What you will do
Nothing but the text belongs in the answer: the listing below, copied exactly, without pictures.

▶

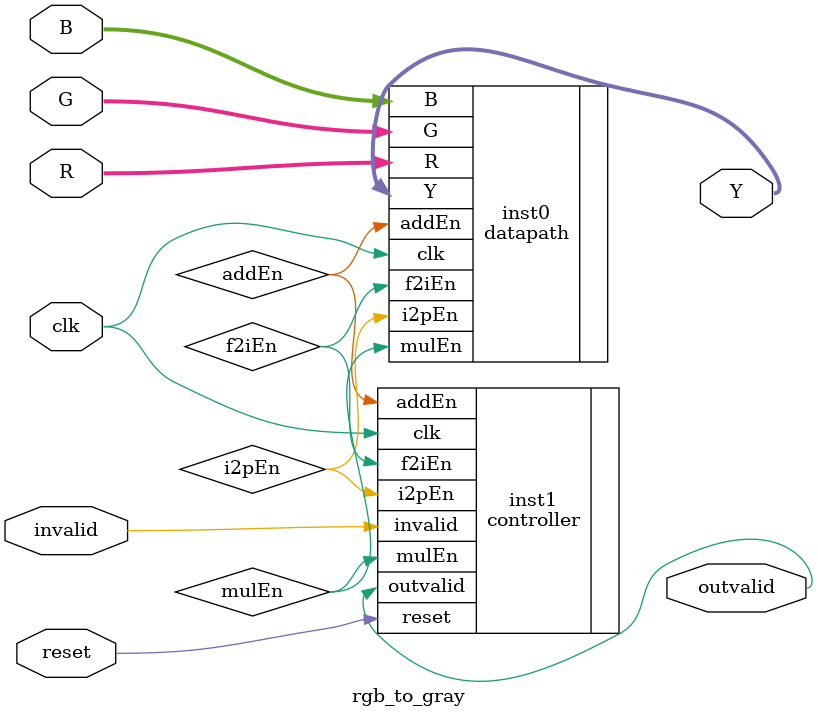
<source format=v>
module rgb_to_gray(R,G,B,clk,reset,invalid,Y,outvalid);
  input [7:0] R,G,B;
  input clk,reset,invalid;
  
  output [31:0] Y;
  output outvalid;
  
  wire i2pEn,mulEn,addEn,f2iEn;
  
  datapath inst0( .R(R), 
                  .G(G), 
                  .B(B), 
                  .clk(clk), 
                  .i2pEn(i2pEn), 
                  .mulEn(mulEn), 
                  .addEn(addEn), 
                  .f2iEn(f2iEn), 
                  .Y(Y)
                  );
                  
  controller inst1(.clk(clk),
                   .reset(reset),
						 .invalid(invalid),
                   .i2pEn(i2pEn),
                   .mulEn(mulEn),
                   .addEn(addEn),
                   .f2iEn(f2iEn),
						 .outvalid(outvalid)
              );
endmodule



</source>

◀

Result of this task
<source format=v>
module rgb_to_gray(R,G,B,clk,reset,invalid,Y,outvalid);
  input [7:0] R,G,B;
  input clk,reset,invalid;
  
  output [31:0] Y;
  output outvalid;
  
  wire i2pEn,mulEn,addEn,f2iEn;
  
  datapath inst0( .R(R), 
                  .G(G), 
                  .B(B), 
                  .clk(clk), 
                  .i2pEn(i2pEn), 
                  .mulEn(mulEn), 
                  .addEn(addEn), 
                  .f2iEn(f2iEn), 
                  .Y(Y)
                  );
                  
  controller inst1(.clk(clk),
                   .reset(reset),
						 .invalid(invalid),
                   .i2pEn(i2pEn),
                   .mulEn(mulEn),
                   .addEn(addEn),
                   .f2iEn(f2iEn),
						 .outvalid(outvalid)
              );
endmodule



</source>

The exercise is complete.